From graphemic dependence to lexical structure: a Markovian perspective on Dante's Commedia

This study investigates the structural organisation of Dante's Divina Commedia through a symbolic representation based on vowel-consonant (V/C) encoding. Modelling the resulting sequence as a four-state Markov chain yields a parsimonious index of graphemic memory, capturing the balance between persistence and alternation patterns. Across the poem, this index exhibits a slight but consistent increase from the Inferno to the Paradiso, indicating a directional shift in local dependency structure. Trigram-level analysis shows that this trend is driven by a restricted set of recurrent configurations, interpreted as graphemic probes linking the Markov representation to identifiable lexical environments in the text. These probes display distinct behaviours: configurations involving two transitions more frequently emerge across word boundaries, reflecting interactions between adjacent tokens, whereas configurations with fewer transitions are largely confined to intra-lexical structures. Part of the signal is further shaped by orthographic phenomena, particularly apostrophised forms, highlighting the role of writing conventions alongside phonological and lexical organisation. A complementary classification analysis identifies cantica-specific terms, providing lexical anchors through which graphemic probes can be related to the structure of the poem. This organisation is reflected not only in the separation of the three cantiche, but also in a continuous trajectory across the text. Overall, the results show that simple probabilistic models applied to symbolic text representations can uncover structured interactions between local dependencies, lexical distribution, orthographic encoding, and large-scale organisation, providing an interpretable framework for linking local symbolic dynamics to higher-level textual organisation.

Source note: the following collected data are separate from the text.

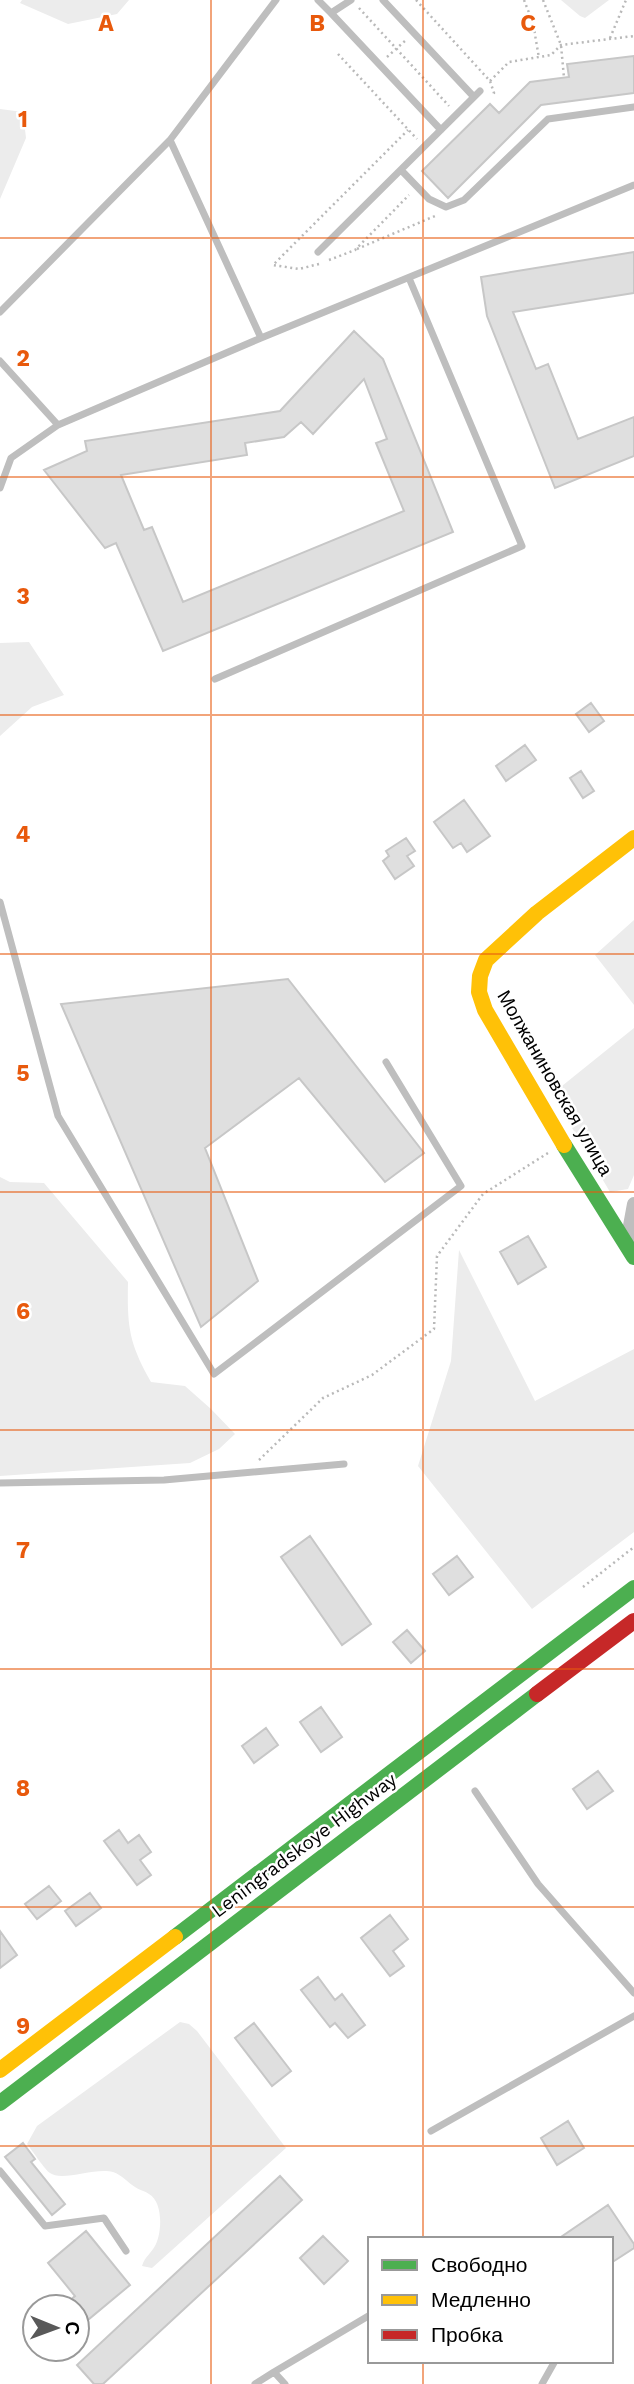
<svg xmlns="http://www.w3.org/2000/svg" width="634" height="2384" font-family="'Work Sans',sans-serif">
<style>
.green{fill:#ececec}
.building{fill:#dfdfdf;stroke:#c7c7c7;stroke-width:2;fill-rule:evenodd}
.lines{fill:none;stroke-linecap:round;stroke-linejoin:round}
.path{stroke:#b9b9b9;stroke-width:2.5;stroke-dasharray:2 3.5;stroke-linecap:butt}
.lane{stroke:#bebebe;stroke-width:7}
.street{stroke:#bebebe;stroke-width:14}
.fast{stroke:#4caf50;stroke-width:16}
.slow{stroke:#ffc107;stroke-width:16}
.jam{stroke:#c62828;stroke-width:16}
.grid{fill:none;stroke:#e8590c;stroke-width:2;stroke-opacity:0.55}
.labels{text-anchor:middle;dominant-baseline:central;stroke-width:5;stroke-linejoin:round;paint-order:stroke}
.street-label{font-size:19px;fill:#000;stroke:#fff}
.grid-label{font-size:23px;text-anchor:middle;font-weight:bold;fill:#e8590c;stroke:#fff;stroke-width:5;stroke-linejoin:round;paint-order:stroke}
</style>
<rect width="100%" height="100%" fill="#fff"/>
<!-- green -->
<path class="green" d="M 22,0 L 129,0 L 117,14 L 68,24 L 20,3 Z
M 561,0 L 609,0 L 585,18 L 580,16 Z
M 0,109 L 23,112 L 26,138 L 0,199 Z
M 29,642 L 64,695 L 32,707 L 0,736 L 0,643 Z
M 634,920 L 634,1005 L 595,955 Z
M 634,1028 L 634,1175 L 628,1189 L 610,1192 L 552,1094 Z
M 0,1177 L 10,1182 L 44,1183 L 128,1282 C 127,1327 129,1343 151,1382 L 185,1386 L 211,1409 L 235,1434 L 219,1449 L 190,1463 L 0,1476 Z
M 459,1250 L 535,1401 L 634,1349 L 634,1532 L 532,1609 L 418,1466 L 451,1361 Z
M 180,2022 L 189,2024 L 197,2031 L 286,2148 L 152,2268 L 142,2266 C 145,2256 152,2253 156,2244 C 162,2231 163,2202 149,2194 C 145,2191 139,2190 135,2187 C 127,2182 122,2175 113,2172 C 95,2167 62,2182 50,2173 C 45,2170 32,2150 27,2144 L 37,2126 Z"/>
<!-- building -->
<path class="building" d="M 634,56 L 634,93 L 541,105 L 448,198 L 422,171 L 490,104 L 499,113 L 530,82 L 569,77 L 567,64 Z
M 634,252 L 634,293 L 513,312 L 536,369 L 548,364 L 578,439 L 634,417 L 634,456 L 555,488 L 487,316 L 481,277 Z
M 354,331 L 383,359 L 453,532 L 163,651 L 116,543 L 105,548 L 44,470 L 87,451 L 85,441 L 280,411 ZM 364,379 L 387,439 L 376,443 L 404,511 L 183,602 L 152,527 L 144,530 L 121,475 L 247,455 L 245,443 L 284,437 L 301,422 L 313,434 Z
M 591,703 L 604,721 L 589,732 L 576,714 Z
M 525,745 L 536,760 L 506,781 L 496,766 Z
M 581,771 L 594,791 L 583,798 L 570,778 Z
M 464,800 L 490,836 L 467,852 L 461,843 L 453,848 L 434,822 Z
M 406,838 L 415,851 L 407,856 L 414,866 L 395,879 L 383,861 L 389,856 L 386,851 Z
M 288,979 L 424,1153 L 385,1182 L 299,1078 L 205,1148 L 258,1281 L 201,1327 L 61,1004 Z
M 528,1236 L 546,1267 L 518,1284 L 500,1252 Z
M 310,1536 L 371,1624 L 342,1645 L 281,1557 Z
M 457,1556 L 473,1577 L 449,1595 L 433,1574 Z
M 407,1630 L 425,1651 L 411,1663 L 393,1642 Z
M 321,1707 L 342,1737 L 321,1752 L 300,1722 Z
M 266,1728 L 278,1745 L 254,1763 L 242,1746 Z
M 598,1771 L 613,1791 L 587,1809 L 573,1789 Z
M 119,1830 L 128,1843 L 139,1835 L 151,1852 L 140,1860 L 151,1875 L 137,1885 L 104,1841 Z
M 49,1886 L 61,1901 L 37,1919 L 25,1904 Z
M 90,1893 L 101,1908 L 76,1926 L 65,1911 Z
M 390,1915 L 408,1939 L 393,1951 L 404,1966 L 390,1976 L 361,1938 Z
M 0,1931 L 17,1955 L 0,1968 Z
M 318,1977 L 335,2000 L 342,1994 L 365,2025 L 348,2038 L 335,2023 L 330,2027 L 301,1990 Z
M 254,2023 L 291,2071 L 272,2086 L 235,2038 Z
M 568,2121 L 584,2148 L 557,2165 L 541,2138 Z
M 23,2143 L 35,2159 L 31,2162 L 65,2204 L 52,2215 L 5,2157 Z
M 280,2176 L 302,2200 L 103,2384 L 94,2384 L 77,2365 Z
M 608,2205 L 634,2244 L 634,2248 L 611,2263 L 611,2239 L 558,2239 Z
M 86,2231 L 130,2285 L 77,2329 L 77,2307 L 62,2307 L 75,2296 L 48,2263 Z
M 323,2236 L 348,2261 L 324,2284 L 300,2258 Z"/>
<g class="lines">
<!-- path -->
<path class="path" d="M 416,0 L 490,81 L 494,93 L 492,95
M 524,0 L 533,23 L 539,58
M 543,0 L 561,45 L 564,78
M 359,8 L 449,106
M 610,38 L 626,0
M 338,54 L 417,139
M 387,57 L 406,40
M 490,81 L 509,62 L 551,55 L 561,45 L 634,36
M 357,249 L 435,216
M 329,260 L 355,250 L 409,195
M 319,264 L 299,269 L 273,265 L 408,130
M 259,1460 L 323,1398 L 372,1375 L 434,1329 L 437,1256 L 483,1194 L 548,1153
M 583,1587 L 634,1547"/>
<!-- lane -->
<path class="lane" d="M 318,0 L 331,13
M 351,0 L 331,13 L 441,130
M 383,0 L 474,97
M 401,170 L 429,199 L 446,207 L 464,200 L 548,119 L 634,107
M 318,252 L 480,91
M 0,312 L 170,140
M 261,338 L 170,140 L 276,0
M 0,361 L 58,425
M 0,488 L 11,458 L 58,425 L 261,338 L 634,185
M 215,679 L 522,546 L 409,278
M 0,902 L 58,1116 L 214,1374 L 461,1186 L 386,1062
M 0,1483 L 164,1480 L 344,1464
M 475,1791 L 538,1884 L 634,1993
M 431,2131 L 634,2016
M 0,2171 L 45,2226 L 104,2218 L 126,2251
M 274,2372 L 370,2315
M 255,2384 L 274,2372 L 285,2384
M 542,2384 L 555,2361"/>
<!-- street -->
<path class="street" d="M 627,1242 L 634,1204"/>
<!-- fast -->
<path class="fast" d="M 564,1145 L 634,1257
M 175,1937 L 634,1588
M 0,2103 L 537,1694"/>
<!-- slow -->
<path class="slow" d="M 564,1145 L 485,1010 L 479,992 L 480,976 L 486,960 L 537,913 L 634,838
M 0,2070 L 175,1937"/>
<!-- jam -->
<path class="jam" d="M 537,1694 L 634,1621"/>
</g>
<!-- grid -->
<path class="grid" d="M 211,0 L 211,2384M 423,0 L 423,2239M 0,238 L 634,238M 0,477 L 634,477M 0,715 L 634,715M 0,954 L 634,954M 0,1192 L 634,1192M 0,1430 L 634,1430M 0,1669 L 634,1669M 0,1907 L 634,1907M 0,2146 L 634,2146M 423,2361 L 423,2384"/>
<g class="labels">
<!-- street labels -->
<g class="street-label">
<text transform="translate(555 1083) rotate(60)">Молжаниновская улица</text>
<text transform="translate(304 1845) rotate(-37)">Leningradskoye Highway</text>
</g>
</g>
<g class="grid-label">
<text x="106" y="31">A</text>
<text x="317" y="31">B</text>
<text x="528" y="31">C</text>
<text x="23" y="127">1</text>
<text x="23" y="366">2</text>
<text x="23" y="604">3</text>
<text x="23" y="842">4</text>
<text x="23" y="1081">5</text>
<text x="23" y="1319">6</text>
<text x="23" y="1558">7</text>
<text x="23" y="1796">8</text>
<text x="23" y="2034">9</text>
</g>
<!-- legend -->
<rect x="368" y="2237" width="245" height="126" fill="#ffffff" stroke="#999999" stroke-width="2"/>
<rect x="382" y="2260" width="35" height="10" fill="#4caf50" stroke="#999999" stroke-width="2"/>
<text x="431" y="2272" font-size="21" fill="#000000">Свободно</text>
<rect x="382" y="2295" width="35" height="10" fill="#ffc107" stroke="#999999" stroke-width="2"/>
<text x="431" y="2307" font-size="21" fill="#000000">Медленно</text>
<rect x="382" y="2330" width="35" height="10" fill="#c62828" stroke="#999999" stroke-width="2"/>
<text x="431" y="2342" font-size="21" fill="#000000">Пробка</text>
<!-- north arrow -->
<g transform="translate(56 2328) rotate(91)"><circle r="33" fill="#ffffff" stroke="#999999" stroke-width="2"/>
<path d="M0-5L12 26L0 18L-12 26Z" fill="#595959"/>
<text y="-10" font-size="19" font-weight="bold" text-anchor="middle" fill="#000000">С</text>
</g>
</svg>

翻译：本研究通过基于元音-辅音（V/C）编码的符号表示，探讨了但丁《神曲》的结构组织。将生成的序列建模为四状态马尔可夫链，可得到一个简约的字形记忆指标，该指标反映了持续模式与交替模式之间的平衡。在整个诗篇中，该指标从《地狱篇》到《天堂篇》呈现微弱但持续的增长，表明局部依赖结构存在定向变化。三元组层次分析显示，这一趋势由一组受限的重复配置驱动，这些配置被解释为将马尔可夫表示与文本中可识别的词汇环境联系起来的字形探针。这些探针表现出不同的行为：涉及两次转移的配置更频繁地出现在词汇边界处，反映了相邻词元之间的交互；而转移次数较少的配置主要局限于词内结构。部分信号进一步受到正字法现象（尤其是缩略形式）的影响，突显了书写惯例在音位和词汇组织之外的作用。一项补充分类分析识别了每篇专属的词汇，提供了词汇锚点，使字形探针可与诗篇结构相关联。这种组织不仅体现在三篇的分离上，也体现在贯穿文本的连续轨迹中。总体而言，结果显示，应用于符号化文本表示的简单概率模型能够揭示局部依赖、词汇分布、正字法编码与大尺度组织之间的结构化交互，为将局部符号动力学与更高层次的文本组织联系起来提供了一个可解释的框架。